Of the four games there are things I like and don’t like about each one. The two games that feature the hole in the middle probably involve a little more skill as it is extremely beneficial to get your own or another player’s pawn to fall into the hole. The problem is that it is usually pretty easy to get a pawn into the hole and getting a pawn in the center hole seems too powerful. I like the idea of the danger dots in game four but they don’t seem to play a big role in the game. It is pretty easily to avoid the dots so the only times a pawn lands on one of the dots is when it is hit by another pawn. Race for Home and Danger Dots have a lot more congestion in the middle of the board leading to more randomness while Instant Home and Instant Sorry! rely pretty heavily on getting pawns into the center hole. For the most part the four games are pretty similar with only slight differences between them. I really don’t have a preferred game and can see playing all four about the same.
In general I would say that Sorry! Sliders is pretty balanced between its reliance on skill and luck. The game requires skill as you need good aim and you need to shoot the pawns with the right amount of power in order to score the desired amount of points. Some players are going to be more natural at the game than other players. On the other hand though the game seems to still rely on quite a bit of luck. Most of the luck comes from how the pawns bounce and how the other players approach the round. A player can be really skilled at the game but if the other players keep bumping their pawns they are going to have a hard time winning the game. Generally the reliance on luck would annoy me. It is not that big of issue though due to how short the games are and the game as a whole is a lighthearted game that you just play for fun without really caring who wins.
Being a mass market game I was not expecting a lot of the components. The sliders actually work better than I was expecting. I wish they would bounce a little more though when they hit other pawns since it leads to the pawns clogging up in the middle of the board. The cardboard pieces are of a decent thickness but they seem to be a little prone to curling/warping. It is not that hard to bend them back though. Otherwise there is nothing particularly great or terrible about the components.
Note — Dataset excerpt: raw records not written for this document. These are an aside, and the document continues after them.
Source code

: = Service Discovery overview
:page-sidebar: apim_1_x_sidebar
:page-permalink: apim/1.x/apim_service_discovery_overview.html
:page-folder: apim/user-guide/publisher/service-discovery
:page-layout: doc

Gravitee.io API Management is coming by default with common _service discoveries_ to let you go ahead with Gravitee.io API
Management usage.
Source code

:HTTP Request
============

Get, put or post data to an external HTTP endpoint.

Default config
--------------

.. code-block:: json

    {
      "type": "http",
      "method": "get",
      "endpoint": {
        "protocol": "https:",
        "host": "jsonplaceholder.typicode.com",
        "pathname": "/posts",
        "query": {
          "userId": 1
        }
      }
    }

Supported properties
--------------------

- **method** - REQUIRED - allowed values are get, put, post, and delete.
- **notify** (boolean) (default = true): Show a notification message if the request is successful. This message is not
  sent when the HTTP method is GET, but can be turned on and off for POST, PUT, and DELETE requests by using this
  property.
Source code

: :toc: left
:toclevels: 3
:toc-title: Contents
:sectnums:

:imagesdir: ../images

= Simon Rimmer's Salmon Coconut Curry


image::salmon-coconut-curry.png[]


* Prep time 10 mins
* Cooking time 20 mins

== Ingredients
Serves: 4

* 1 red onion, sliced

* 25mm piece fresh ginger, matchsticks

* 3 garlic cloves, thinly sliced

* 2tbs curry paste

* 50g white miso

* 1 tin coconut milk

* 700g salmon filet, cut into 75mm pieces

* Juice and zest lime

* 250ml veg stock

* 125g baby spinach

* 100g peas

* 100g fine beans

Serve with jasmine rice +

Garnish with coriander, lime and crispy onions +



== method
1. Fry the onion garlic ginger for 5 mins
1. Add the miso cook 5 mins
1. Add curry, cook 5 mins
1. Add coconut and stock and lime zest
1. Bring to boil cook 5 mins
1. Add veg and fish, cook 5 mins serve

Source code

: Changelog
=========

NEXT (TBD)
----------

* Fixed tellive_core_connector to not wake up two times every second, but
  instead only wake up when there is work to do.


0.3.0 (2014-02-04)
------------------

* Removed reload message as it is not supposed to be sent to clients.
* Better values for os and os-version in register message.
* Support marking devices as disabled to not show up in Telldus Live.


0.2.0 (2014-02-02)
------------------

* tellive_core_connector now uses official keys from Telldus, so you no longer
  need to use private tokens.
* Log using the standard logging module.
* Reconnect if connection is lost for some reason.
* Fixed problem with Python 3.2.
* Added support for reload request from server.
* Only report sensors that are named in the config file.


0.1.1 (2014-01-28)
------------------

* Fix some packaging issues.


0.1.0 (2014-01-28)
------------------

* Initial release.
Should You Buy Sorry! Sliders?
Sorry! Sliders is one of the oddest spinoff games that I have ever played. Most spinoff games are made in order to make a quick buck off the original game. In the case of Sorry! Sliders though it has little to do with the original game and is actually a significantly better game. Sorry! Sliders is basically a board game version of shuffleboard/curling and it does a great job turning them into a board game. The mechanics are really simple but it is hard to deny that they aren’t really fun. If you like these type of dexterity games, I see you having fun with Sorry! Sliders. The one area where Sorry! Sliders actually uses the Sorry! theme is for the most interesting part of the game. Instead of always trying to target the most points, the game requires you to get specific numbers in order to get all of your pawns home. Sorry! Sliders has some strategy but it still relies on quite a bit of luck. Most games of Sorry! Sliders will only take around five minutes which is a little too short in my opinion. You likely will want to play several games in a sitting though.
If you don’t really care for the idea of a shuffleboard style board game, Sorry! Sliders is probably not going to change your mind. If you like these type of games though I think you will really enjoy your time with Sorry! Sliders. I would recommend that most people pick up a copy of Sorry! Sliders.